While the media seem to have largely forgotten Nicaragua and our role in its sad past, I’m not so sure our government has. On November 1, George W. Bush signed a disgraceful executive order that gives a sitting president the right to veto the release of any and all presidential papers, even in the event that a living former president should want his own released. In so doing, Bush can now deny access to 68,000 pages of documents from the Reagan presidency that were scheduled to become public. The excuse, as always, was national security. But given all the byways of the Iran-contra affair (among other Gipper Era horrors), one wonders whether Bush is looking to protect the name of the old Reagan hands now serving his administration. Or could it be even closer to home?

* * *

A couple of weeks ago, CNN anchor Aaron Brown remarked that, while the terrorist attack of September 11 had been a terrible thing, it had done wonders for his career. Although his words raised hackles among the slow-witted, Brown wasn’t wrong. In fact, America’s New War has proved a boon to the whole news media, which can once again believe they matter. Not only has the war boosted ratings and newsstand sales (at least temporarily), reporters are again being asked to do serious journalism (at least temporarily). Finally an end to all those cover stories about 401Ks.

Still, it’s not easy to remain timely when a news story can sprout mold in a matter of minutes.
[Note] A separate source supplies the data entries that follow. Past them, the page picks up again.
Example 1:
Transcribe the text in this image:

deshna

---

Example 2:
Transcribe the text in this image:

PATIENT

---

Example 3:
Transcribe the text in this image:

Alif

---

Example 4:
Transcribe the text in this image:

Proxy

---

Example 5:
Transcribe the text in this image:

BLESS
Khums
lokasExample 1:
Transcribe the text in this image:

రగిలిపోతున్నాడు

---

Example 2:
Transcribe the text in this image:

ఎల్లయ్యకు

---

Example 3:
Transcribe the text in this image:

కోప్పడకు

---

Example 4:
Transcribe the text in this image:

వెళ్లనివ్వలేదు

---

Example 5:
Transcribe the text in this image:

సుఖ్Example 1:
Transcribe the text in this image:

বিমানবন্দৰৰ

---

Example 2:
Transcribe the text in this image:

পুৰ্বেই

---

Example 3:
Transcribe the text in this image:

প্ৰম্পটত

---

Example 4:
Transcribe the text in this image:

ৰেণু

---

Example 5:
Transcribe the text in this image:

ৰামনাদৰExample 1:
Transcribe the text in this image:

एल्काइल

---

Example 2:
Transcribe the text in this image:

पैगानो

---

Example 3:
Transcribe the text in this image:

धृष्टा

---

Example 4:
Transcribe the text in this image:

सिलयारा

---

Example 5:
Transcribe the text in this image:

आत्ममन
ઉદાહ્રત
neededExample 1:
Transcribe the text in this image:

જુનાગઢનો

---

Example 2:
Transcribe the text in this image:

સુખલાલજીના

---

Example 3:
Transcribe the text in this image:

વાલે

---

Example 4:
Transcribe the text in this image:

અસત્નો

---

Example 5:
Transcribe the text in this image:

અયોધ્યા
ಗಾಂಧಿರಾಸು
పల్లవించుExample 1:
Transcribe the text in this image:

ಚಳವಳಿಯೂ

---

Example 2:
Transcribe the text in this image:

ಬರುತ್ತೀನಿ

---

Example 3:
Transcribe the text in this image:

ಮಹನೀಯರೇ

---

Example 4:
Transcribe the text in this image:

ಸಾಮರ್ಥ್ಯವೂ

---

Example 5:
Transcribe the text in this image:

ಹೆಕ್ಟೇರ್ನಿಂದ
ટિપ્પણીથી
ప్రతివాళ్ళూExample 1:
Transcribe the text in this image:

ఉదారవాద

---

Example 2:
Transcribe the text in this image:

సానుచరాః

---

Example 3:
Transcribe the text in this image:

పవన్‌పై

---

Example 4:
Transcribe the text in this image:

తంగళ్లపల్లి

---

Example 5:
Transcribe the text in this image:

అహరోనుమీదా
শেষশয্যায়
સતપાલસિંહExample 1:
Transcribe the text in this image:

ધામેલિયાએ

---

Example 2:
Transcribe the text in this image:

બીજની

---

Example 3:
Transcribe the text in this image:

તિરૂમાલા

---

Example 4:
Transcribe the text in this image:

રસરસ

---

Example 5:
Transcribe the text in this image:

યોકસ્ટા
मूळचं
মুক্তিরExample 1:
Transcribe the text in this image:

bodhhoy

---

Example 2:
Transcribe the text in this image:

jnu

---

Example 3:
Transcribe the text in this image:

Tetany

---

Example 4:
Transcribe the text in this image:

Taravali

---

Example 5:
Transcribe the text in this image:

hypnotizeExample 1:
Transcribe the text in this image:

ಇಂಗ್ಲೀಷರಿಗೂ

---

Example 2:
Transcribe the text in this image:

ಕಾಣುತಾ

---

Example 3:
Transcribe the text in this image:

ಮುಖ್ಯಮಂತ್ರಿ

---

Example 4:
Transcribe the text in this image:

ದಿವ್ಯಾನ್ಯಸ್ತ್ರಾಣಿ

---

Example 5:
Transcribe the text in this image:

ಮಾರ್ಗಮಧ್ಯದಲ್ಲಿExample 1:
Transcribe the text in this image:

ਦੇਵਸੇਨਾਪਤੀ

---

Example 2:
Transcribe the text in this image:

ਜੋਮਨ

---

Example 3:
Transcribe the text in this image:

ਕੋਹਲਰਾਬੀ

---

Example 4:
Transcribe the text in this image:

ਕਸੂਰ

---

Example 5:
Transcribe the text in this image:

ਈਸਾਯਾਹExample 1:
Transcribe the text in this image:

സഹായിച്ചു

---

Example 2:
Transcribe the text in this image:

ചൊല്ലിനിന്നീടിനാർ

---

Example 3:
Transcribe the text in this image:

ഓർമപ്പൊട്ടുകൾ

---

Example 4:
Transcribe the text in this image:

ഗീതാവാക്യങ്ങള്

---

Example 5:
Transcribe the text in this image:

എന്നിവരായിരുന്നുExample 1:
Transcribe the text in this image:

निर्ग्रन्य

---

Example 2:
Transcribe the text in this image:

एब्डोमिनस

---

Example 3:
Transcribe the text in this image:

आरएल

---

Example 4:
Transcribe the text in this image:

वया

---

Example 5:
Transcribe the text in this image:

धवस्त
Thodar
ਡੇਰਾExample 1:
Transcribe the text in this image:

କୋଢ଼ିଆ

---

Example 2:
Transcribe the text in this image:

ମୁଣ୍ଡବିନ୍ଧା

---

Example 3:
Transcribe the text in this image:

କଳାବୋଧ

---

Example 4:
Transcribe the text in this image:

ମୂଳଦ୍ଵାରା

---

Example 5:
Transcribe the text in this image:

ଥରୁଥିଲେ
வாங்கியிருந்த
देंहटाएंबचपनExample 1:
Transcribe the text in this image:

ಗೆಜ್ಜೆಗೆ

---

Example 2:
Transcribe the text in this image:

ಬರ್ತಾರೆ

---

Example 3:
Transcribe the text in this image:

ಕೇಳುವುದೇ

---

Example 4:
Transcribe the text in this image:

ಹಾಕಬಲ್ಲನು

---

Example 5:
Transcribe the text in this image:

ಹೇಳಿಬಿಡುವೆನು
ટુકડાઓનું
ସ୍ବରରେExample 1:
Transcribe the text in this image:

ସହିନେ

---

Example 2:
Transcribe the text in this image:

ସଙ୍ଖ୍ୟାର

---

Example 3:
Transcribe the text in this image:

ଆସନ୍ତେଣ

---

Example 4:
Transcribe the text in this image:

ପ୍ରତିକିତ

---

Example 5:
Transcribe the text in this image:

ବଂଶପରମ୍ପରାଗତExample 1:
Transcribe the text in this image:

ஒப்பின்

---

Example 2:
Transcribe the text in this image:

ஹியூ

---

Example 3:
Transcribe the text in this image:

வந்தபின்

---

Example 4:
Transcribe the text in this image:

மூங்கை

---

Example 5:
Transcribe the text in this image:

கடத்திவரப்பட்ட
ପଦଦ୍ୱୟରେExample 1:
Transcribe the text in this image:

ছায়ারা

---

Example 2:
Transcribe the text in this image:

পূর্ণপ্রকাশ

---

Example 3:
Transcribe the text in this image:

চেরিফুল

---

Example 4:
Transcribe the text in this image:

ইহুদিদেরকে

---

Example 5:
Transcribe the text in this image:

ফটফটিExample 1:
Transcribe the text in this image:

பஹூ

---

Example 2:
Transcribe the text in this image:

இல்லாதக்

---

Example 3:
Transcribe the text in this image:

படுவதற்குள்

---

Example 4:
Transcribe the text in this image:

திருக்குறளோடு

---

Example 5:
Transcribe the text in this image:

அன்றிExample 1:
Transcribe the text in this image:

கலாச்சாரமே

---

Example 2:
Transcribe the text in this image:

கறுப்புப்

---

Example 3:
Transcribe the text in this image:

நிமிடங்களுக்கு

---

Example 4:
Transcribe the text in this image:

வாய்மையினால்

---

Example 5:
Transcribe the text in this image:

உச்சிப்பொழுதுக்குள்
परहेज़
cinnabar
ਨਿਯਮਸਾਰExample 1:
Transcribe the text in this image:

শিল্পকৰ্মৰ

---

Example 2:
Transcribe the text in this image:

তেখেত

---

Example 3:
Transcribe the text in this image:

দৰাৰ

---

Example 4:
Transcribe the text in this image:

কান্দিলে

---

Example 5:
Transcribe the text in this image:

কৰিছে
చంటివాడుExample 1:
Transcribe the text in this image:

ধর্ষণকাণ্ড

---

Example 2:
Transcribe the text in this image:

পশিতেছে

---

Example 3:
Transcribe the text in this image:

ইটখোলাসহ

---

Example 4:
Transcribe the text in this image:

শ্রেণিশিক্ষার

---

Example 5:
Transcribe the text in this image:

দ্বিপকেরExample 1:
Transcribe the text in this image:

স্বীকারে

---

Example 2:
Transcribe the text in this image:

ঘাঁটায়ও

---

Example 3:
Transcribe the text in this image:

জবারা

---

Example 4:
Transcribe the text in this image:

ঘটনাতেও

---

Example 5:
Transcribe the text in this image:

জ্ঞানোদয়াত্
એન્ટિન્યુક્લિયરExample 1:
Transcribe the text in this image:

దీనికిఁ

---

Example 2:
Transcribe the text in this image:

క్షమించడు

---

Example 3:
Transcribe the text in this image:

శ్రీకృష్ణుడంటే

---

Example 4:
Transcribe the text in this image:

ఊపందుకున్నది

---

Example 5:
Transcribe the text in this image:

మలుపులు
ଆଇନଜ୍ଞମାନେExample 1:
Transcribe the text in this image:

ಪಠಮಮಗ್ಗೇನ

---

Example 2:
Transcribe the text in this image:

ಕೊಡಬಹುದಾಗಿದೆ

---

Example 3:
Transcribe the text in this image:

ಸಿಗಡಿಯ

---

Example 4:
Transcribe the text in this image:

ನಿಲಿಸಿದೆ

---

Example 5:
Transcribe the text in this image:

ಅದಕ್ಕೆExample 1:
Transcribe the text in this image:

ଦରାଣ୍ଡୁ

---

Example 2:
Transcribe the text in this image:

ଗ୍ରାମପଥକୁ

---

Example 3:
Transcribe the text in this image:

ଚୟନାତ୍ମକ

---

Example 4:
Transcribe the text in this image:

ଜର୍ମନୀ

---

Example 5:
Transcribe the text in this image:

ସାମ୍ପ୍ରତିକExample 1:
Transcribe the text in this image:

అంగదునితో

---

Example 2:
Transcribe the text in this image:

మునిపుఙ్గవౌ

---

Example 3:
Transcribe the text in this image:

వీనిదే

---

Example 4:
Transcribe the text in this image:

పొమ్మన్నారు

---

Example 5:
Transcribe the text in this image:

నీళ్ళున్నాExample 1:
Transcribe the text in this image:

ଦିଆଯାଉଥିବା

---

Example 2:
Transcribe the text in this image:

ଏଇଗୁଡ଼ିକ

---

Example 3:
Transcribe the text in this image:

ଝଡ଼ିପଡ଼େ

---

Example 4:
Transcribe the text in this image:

A poky, underfunded weekly like The Nation — which at the best of times seems to be printed on papyrus — can’t hope to keep up with a spry, left-wing Web site like CounterPunch.com, which every day offers fresh reportage and opinion, much of it by Alex Cockburn, who hasn’t seemed this perky since Waco. Things are even worse for the monthlies, which often get sent off to the printer six or eight weeks before they come out. While Esquire barely got away with its November “What They Saw” package about the attacks — I’d rather have read the Cameron Diaz cover story it bumped — the current issue of Tina Brown’s Talk shows the dire consequences of a monthly magazine chasing events. Its spread on ground zero feels as dated as old photographs from the Blitz.